Ocon Fights To Save His Haas Seat As 2027 Rivals Line Up
Formula 1

Ocon Fights To Save His Haas Seat As 2027 Rivals Line Up

11 July 2026 3 min readBy F1 News Desk (AI-assisted)

Trailing teammate Ollie Bearman 18-3, Esteban Ocon is fighting to keep his Haas drive for 2027. F2 champion Leonardo Fornaroli has emerged as the favourite after a test, while Ferrari pushes Rafael Camara and Toyota's Ryo Hirakawa waits in the wings.

Key Takeaways

  • 1."There will always be talks when people look at the picture," he said, "but when you look deep inside, and knowing why I don't have many points this year, and all of these things, well it gets more clear." He blames the car, not himself: "We know that we are doing the right work.
  • 2.By the time we get to next season, he would be in his third year," he said.
  • 3."He's now down 8-3 in qualifying across all the situations that you can compare them.

Signed as the steady, experienced head at a young Haas team, Esteban Ocon now finds that role working against him. Six months into 2026, teammate Ollie Bearman has racked up 18 points to Ocon's three, and the paddock has started penning his name into the 2027 exit column.

Team boss Ayao Komatsu has been candid that no one at Haas is happy with Ocon's results, and the qualifying record only sharpens the point. Former grand prix driver Karun Chandhok spelled it out on the Sky Sports F1 Show. "He will be feeling twitchy, won't he?" Chandhok said. "He's now down 8-3 in qualifying across all the situations that you can compare them. That's not a good score."

Ocon disputes the narrative. "There will always be talks when people look at the picture," he said, "but when you look deep inside, and knowing why I don't have many points this year, and all of these things, well it gets more clear." He blames the car, not himself: "We know that we are doing the right work. Now, it just needs to pay off." On his future, he refused to be drawn: "I don't know. We are into race, what, seven, eight? I need to focus on the job."

Leading the queue for his seat is Leonardo Fornaroli, the 21-year-old reigning Formula 2 champion and McLaren reserve who caught the eye during a Haas outing. Komatsu spoke highly of him: "Leo is the reigning F2 champion, he is a strong driver and has a really good training program with McLaren, so we are happy with the chance to take a closer look at him." McLaren chief Andrea Stella has gone further still: "When he gets in a car, be it a simulator, be it in the TPC car, or in a free practice one session, he is fast." Komatsu summed the arrangement up plainly — "Clearly what McLaren's doing with Leo is a very good programme."

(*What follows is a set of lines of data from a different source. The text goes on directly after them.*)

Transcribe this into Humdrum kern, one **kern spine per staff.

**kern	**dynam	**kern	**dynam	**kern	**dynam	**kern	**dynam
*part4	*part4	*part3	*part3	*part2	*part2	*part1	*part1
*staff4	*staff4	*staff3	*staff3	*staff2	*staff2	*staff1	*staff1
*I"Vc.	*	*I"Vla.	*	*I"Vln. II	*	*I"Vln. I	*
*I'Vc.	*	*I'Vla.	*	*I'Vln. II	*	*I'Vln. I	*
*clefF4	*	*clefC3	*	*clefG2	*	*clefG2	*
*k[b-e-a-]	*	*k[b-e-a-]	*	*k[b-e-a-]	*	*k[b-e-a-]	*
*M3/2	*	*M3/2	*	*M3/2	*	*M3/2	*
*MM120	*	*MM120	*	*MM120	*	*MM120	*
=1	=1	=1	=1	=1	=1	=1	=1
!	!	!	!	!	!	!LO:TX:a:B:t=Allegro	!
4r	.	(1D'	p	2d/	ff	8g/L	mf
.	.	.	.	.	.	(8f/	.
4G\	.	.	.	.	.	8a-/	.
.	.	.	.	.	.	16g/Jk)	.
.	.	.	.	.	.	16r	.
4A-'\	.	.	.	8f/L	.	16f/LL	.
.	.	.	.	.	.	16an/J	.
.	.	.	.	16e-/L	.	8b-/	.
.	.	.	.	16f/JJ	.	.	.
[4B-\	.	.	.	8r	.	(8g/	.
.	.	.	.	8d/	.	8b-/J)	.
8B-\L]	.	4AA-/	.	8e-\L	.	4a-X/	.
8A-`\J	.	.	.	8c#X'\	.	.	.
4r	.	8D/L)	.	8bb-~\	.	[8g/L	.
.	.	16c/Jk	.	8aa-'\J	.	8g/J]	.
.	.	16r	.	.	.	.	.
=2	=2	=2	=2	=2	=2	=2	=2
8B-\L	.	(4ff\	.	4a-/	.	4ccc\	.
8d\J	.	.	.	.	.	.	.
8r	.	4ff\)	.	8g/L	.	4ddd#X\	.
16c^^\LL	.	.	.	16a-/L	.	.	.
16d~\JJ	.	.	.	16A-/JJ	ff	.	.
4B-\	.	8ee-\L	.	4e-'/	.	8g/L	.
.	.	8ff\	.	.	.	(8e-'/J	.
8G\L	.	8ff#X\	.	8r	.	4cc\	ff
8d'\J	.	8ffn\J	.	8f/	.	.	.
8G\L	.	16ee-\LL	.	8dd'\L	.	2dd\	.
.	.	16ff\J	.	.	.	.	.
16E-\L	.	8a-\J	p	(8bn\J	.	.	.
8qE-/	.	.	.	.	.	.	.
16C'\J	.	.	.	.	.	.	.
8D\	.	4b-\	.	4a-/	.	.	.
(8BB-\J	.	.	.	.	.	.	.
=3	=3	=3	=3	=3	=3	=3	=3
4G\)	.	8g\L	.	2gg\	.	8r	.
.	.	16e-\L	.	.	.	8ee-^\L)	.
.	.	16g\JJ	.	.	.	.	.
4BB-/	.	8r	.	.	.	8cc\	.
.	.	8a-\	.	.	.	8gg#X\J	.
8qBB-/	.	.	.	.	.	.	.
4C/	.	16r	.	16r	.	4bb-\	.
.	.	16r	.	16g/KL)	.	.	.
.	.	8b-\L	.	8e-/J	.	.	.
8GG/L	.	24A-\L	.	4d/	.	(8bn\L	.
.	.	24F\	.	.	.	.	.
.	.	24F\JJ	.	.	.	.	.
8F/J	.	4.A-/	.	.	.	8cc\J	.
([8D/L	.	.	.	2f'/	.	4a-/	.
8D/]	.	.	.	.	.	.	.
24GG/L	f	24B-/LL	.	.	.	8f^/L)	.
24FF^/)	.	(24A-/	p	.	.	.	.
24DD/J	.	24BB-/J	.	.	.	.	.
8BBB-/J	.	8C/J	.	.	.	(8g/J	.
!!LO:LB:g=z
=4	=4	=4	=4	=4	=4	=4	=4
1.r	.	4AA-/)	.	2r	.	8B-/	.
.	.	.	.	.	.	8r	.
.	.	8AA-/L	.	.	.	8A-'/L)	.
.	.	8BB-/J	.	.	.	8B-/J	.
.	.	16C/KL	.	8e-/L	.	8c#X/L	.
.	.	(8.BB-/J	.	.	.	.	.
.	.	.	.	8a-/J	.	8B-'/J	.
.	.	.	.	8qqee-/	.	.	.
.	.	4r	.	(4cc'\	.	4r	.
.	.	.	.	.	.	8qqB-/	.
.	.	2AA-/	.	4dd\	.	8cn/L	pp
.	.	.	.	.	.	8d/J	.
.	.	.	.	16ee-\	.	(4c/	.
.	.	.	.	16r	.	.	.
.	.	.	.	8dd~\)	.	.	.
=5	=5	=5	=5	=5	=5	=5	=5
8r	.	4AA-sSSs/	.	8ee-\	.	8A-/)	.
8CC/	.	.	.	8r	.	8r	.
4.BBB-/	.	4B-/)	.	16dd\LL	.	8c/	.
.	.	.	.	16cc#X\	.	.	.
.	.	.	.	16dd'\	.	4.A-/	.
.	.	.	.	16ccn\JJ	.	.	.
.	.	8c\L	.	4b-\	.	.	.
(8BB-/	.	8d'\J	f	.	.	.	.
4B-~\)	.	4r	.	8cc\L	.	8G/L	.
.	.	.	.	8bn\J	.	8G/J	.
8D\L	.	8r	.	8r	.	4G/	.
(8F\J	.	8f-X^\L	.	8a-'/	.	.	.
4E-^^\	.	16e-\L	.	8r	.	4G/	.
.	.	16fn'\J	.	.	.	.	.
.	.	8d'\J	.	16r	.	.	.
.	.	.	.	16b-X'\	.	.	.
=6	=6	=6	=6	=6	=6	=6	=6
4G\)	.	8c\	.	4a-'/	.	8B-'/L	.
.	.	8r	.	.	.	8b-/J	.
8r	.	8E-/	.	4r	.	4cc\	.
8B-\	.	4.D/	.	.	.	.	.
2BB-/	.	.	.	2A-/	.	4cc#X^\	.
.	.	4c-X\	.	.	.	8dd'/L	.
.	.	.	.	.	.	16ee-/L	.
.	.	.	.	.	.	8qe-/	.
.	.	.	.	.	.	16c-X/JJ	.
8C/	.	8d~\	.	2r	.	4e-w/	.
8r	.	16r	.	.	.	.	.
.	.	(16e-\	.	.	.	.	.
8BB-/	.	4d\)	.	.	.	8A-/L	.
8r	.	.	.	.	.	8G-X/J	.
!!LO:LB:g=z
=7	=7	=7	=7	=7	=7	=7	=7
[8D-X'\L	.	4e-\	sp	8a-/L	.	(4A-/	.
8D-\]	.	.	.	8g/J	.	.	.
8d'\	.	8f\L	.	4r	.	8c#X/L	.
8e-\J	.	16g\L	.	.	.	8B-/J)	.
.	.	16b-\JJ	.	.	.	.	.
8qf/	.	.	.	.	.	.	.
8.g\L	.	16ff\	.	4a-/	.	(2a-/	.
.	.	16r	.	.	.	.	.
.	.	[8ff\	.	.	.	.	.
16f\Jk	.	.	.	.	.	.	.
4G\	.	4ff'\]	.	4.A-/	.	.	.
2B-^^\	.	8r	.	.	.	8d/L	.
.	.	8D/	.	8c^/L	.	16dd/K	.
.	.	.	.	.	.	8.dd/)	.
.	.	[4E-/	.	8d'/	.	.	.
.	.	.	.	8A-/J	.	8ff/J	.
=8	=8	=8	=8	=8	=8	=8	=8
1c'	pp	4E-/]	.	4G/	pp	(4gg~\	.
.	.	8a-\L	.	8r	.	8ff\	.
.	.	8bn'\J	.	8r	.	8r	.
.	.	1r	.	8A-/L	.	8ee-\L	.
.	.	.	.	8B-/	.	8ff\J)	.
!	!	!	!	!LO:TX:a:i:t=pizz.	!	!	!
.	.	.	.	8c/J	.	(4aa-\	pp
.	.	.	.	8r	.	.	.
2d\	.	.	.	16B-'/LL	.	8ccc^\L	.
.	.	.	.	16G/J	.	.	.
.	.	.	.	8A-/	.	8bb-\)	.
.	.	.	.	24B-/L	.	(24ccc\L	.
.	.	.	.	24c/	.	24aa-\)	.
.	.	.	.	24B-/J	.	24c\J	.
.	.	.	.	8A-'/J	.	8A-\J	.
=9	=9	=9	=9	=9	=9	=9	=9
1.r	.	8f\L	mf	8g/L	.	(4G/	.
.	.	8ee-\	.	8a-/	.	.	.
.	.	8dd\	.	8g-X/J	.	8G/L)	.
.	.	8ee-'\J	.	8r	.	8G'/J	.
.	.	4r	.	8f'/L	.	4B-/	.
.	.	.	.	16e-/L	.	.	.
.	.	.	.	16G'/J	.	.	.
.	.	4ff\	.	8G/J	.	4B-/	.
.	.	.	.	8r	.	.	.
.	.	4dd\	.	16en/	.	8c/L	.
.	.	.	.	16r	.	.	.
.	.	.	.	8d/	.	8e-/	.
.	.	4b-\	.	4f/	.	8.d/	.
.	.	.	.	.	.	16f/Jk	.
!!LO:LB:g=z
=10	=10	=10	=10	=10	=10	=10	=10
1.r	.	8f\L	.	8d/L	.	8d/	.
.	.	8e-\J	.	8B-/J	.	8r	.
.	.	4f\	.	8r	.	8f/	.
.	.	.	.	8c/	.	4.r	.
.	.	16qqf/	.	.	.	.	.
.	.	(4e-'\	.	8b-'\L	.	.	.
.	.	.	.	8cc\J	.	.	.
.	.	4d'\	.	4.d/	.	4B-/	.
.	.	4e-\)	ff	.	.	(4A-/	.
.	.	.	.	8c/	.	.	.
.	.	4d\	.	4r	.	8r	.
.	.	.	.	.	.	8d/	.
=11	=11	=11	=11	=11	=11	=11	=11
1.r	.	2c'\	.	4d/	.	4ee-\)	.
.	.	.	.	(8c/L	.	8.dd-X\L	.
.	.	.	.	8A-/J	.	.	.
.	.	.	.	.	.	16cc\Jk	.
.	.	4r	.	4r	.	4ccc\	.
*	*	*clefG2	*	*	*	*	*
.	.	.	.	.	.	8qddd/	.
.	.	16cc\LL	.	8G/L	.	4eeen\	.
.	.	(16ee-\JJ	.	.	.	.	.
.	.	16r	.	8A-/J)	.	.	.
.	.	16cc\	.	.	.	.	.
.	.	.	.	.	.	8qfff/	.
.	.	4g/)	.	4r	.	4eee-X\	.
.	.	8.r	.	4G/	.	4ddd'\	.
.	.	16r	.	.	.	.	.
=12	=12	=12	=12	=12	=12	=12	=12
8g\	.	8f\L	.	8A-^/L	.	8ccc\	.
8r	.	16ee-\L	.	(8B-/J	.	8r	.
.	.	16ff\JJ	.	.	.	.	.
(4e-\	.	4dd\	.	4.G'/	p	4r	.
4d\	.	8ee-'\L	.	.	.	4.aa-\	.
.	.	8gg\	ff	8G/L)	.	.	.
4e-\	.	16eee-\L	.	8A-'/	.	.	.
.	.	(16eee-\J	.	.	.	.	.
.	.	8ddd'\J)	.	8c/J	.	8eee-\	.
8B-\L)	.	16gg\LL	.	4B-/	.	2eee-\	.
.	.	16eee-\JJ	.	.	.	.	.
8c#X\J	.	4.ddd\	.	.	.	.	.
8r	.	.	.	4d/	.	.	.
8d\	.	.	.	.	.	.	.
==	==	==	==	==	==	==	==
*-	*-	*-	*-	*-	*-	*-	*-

He is not alone in the frame. Ferrari is lobbying for Rafael Camara, third in this year's F2 standings, and Chandhok would pick the Brazilian ahead of the more seasoned names in circulation. "Is Tsunoda an upgrade? I would go for Camara," he said. "If they were going to change it, go for a young hotshot." Toyota's multiple World Endurance champion Ryo Hirakawa, connected to Haas via the team's growing Toyota ties, is another option, along with reserve Jack Doohan and Yuki Tsunoda.

Chandhok tied it all back to Bearman, a Ferrari asset who could be promoted before long. "Bearman's got experience now. By the time we get to next season, he would be in his third year," he said. "If Ollie does get promoted down the line, they've got Camara to step into that role."

For now Komatsu is publicly non-committal, stressing that his attention stays on his current drivers. But with the stopwatch siding against Ocon, the onus falls on the Frenchman to turn things around before the summer shutdown — or lose his place to a driver ten years his junior.